**** Dataset content ****

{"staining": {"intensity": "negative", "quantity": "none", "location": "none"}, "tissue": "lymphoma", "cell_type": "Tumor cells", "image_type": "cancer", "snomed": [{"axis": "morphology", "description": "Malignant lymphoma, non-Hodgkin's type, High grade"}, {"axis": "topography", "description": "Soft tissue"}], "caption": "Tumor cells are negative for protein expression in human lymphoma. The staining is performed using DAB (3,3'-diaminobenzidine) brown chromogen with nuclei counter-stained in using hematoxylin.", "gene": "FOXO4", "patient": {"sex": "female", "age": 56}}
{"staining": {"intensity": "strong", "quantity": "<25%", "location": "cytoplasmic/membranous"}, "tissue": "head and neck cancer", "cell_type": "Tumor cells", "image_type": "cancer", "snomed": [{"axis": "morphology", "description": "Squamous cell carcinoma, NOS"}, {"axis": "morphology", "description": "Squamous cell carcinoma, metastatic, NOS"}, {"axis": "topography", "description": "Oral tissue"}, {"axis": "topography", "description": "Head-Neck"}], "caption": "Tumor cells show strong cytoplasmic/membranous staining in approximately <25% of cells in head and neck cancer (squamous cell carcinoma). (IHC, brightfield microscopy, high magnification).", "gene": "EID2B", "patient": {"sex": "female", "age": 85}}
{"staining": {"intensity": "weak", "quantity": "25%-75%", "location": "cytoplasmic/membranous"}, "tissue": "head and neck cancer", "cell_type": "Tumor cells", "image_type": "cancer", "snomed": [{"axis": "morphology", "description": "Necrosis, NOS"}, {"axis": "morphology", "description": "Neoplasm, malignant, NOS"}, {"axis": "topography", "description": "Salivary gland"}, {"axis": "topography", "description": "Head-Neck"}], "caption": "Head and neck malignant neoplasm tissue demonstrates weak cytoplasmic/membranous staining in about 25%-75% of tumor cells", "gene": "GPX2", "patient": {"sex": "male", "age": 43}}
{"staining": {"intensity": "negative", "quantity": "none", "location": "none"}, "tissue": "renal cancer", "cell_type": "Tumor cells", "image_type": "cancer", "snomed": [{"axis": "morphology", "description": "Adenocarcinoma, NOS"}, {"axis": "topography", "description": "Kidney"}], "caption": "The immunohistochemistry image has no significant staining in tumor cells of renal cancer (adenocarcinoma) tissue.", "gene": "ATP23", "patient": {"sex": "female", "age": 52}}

****

| The task |
Without any alteration, retype all of the material above.

| Output of the task |
{"staining": {"intensity": "negative", "quantity": "none", "location": "none"}, "tissue": "lymphoma", "cell_type": "Tumor cells", "image_type": "cancer", "snomed": [{"axis": "morphology", "description": "Malignant lymphoma, non-Hodgkin's type, High grade"}, {"axis": "topography", "description": "Soft tissue"}], "caption": "Tumor cells are negative for protein expression in human lymphoma. The staining is performed using DAB (3,3'-diaminobenzidine) brown chromogen with nuclei counter-stained in using hematoxylin.", "gene": "FOXO4", "patient": {"sex": "female", "age": 56}}
{"staining": {"intensity": "strong", "quantity": "<25%", "location": "cytoplasmic/membranous"}, "tissue": "head and neck cancer", "cell_type": "Tumor cells", "image_type": "cancer", "snomed": [{"axis": "morphology", "description": "Squamous cell carcinoma, NOS"}, {"axis": "morphology", "description": "Squamous cell carcinoma, metastatic, NOS"}, {"axis": "topography", "description": "Oral tissue"}, {"axis": "topography", "description": "Head-Neck"}], "caption": "Tumor cells show strong cytoplasmic/membranous staining in approximately <25% of cells in head and neck cancer (squamous cell carcinoma). (IHC, brightfield microscopy, high magnification).", "gene": "EID2B", "patient": {"sex": "female", "age": 85}}
{"staining": {"intensity": "weak", "quantity": "25%-75%", "location": "cytoplasmic/membranous"}, "tissue": "head and neck cancer", "cell_type": "Tumor cells", "image_type": "cancer", "snomed": [{"axis": "morphology", "description": "Necrosis, NOS"}, {"axis": "morphology", "description": "Neoplasm, malignant, NOS"}, {"axis": "topography", "description": "Salivary gland"}, {"axis": "topography", "description": "Head-Neck"}], "caption": "Head and neck malignant neoplasm tissue demonstrates weak cytoplasmic/membranous staining in about 25%-75% of tumor cells", "gene": "GPX2", "patient": {"sex": "male", "age": 43}}
{"staining": {"intensity": "negative", "quantity": "none", "location": "none"}, "tissue": "renal cancer", "cell_type": "Tumor cells", "image_type": "cancer", "snomed": [{"axis": "morphology", "description": "Adenocarcinoma, NOS"}, {"axis": "topography", "description": "Kidney"}], "caption": "The immunohistochemistry image has no significant staining in tumor cells of renal cancer (adenocarcinoma) tissue.", "gene": "ATP23", "patient": {"sex": "female", "age": 52}}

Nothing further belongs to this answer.